1.
What is the
difference between Strong and Weak AI? How does he define each of them? To
which is Searle objecting?
2.
Whose work does
Searle consider in this article? What other programs does he mention?
3.
What is Searle’s
example to describe these works of AI? What are the claims partisans of strong
AI make about these examples?
4.
What is the
Chinese Room thought experiment? Describe it in details! What is it designed to
show?
5. How is the Chinese Room thought
experiment is related to the Turing Test and particularly to the
consciousness objection to the Turing Test?
6.
What is the Systems Reply, and how does Searle respond to it? Is
his reply convincing?
7.
What is the Robot Reply? What deficiency of computers does the Robot
Reply aim to solve? How does Searle answer this objection?
8.
What is the Brain
Simulator Reply? How does Searle reply?
9.
What is Searle’s
reaction to the Other Minds Reply? How does it connect to Turing’s argument?

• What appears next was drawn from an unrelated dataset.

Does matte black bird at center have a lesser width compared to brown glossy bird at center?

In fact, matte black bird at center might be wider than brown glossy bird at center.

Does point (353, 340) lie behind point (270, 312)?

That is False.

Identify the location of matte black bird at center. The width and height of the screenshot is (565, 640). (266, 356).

10. Searle claims that the reason we should attribute
intentionality to animals, and not to robots that exhibit the same kind of
behavior, is that "we can see that the beasts are made of stuff similar to
our own". Why should this matter? Searle says:
"perhaps, for example, Martians also have intentionality, but their brains
are made of different stuff. That is an empirical question, rather like
the question whether photosynthesis can be done by something with a chemistry different from that of chlorophyll."
Is he right that this would be a straightforward empirical question?